Cuando la cultura se convierte en ocio
Tirso se preparaba para hacer su tesis doctoral: «La evolución arquitectónica de Londres a lo largo de los siglos», exactamente la misma que había hecho su profesor casi cuarenta años antes. El tutor no paraba de pensar en su experiencia. ¡Cuánto le había costado! Disfrutó cantidad, sí, pero tanto tiempo trabajando sin descanso, tantos viajes buscando información, tantas llamadas interminables de teléfono, tanto dinero gastado en hoteles, material, desplazamientos… Libretas y libretas llenas de apuntes, de garabatos. ¡Quién le iba a decir a él que sólo unas décadas más tarde todos esos obstáculos, o al menos gran parte de ellos, iban a ser salvados por la irrupción de las nuevas tecnologías! Ay… si él hubiera tenido uno de esos «cacharros inteligentes» para descargarse la aplicación Londinium, cuánto tiempo y disgustos se habría ahorrado.
Y es que tan sólo a un click, o mejor dicho, a un «touch», ahora mismo ya tienes a tu alcance el Londres romano, sus batallitas, sus quehaceres cotidianos, sus enseres, sus edificios o directamente una explicación de qué se solía hacer en ese sitio en que te encuentras en ese preciso instante. Para meternos más en harina, incluso es posible excavar con el dedo o soplar al micrófono cuando ves un yacimiento en la pantalla de tu dispositivo y así sentir la emoción de un arqueólogo descubriendo una vasija milenaria. ¿Quién no ha deseado alguna vez hacerlo? Gracias a las nuevas tecnologías ahora tenemos un acceso mucho más cercano y amigable a todo tipo de conocimiento.
Esta recreación a modo de introducción tiene como objetivo señalar que los dispositivos inteligentes (tabletas, móviles con pantallas táctiles, netbooks, TV con Internet, etc.) están transformando los hábitos de acceso a la cultura, así como el consumo de la información y el ocio de muchas personas. Las entidades culturales (editoriales, museos, bibliotecas, galerías de arte, etc.) tendrán que asumir sin miedos que en el siglo XXI los contenidos culturales serán percibidos como productos de ocio por los ciudadanos, productos que necesitan por tanto de una forma indispensable las tecnologías sociales para su creación, comercialización y, sobre todo, difusión.
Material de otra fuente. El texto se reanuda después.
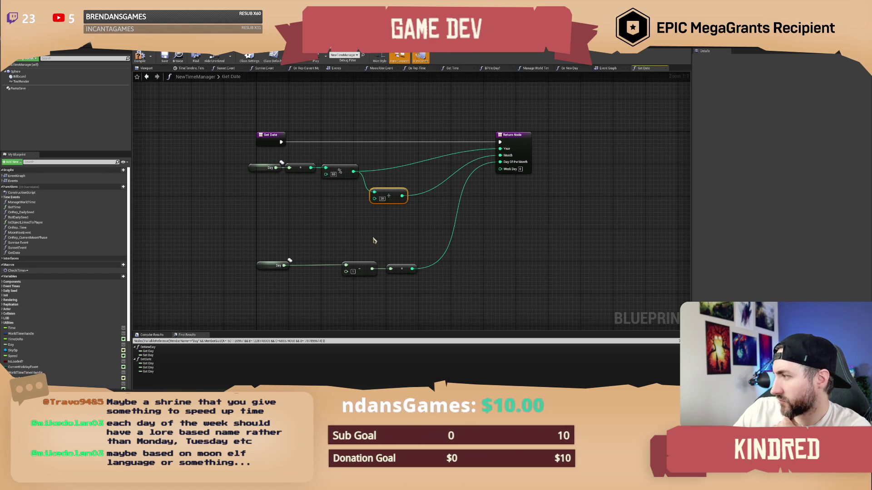
left_click_drag(375, 233, 369, 227)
En la economía de la atención en la que vivimos, los gestores culturales deben entender que la visita a un museo o la lectura de un libro compite contra ver vídeos en YouTube o participar colectivamente en un videojuego como opciones de entretenimiento. Si queremos que la cultura tenga un papel relevante en la sociedad digital debemos ofrecer una mejor experiencia de compra y consumo de la misma en Internet, competir con precios más competitivos en línea con las otras ofertas de ocio, así como ofrecer la posibilidad de compartir la experiencia cultural con otras personas con las mismas afinidades culturales.
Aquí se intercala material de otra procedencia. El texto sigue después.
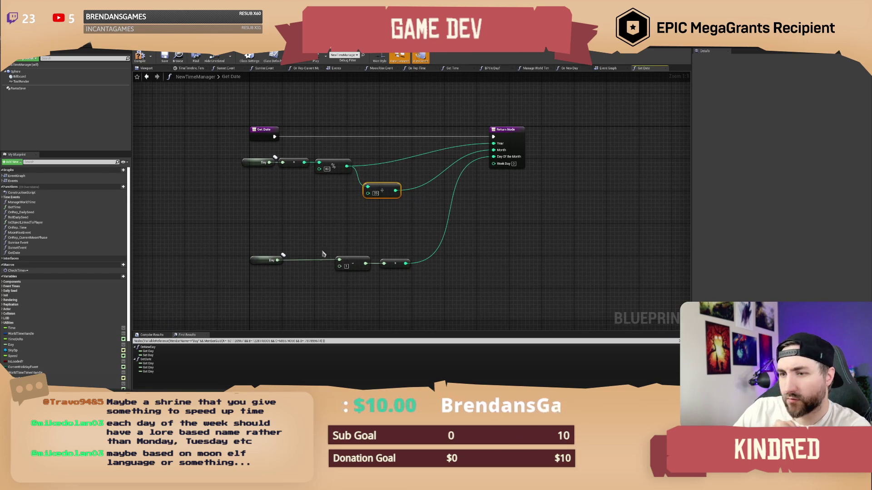
Step: Replace the bottom subtract node with a modulo-20 node wired into Day Of the Month
left_click(355, 266)
key("Delete")
mouse_move(395, 264)
left_mouse_down()
mouse_move(306, 263)
mouse_move(352, 237)
left_mouse_up()
type("%")
key("Return")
La última encuesta sobre «Hábitos y prácticas culturales en España (2010-2011)», publicada recientemente por el Ministerio de Cultura del Gobierno de España, señala que aquellas personas que utilizan regularmente el ordenador asisten con mayor frecuencia al cine o tienen una mayor afición por la música o la lectura, con tasas que ascienden al 69,8%, 94,4% y 78,1% respectivamente en este colectivo.
En este contexto de transformación de los hábitos culturales, las instituciones deberían adaptar sus contenidos a estas nuevas formas de compra y consumo con el fin de acercar los mismos a sus públicos objetivo, así como potenciar el desarrollo de nuevas audiencias.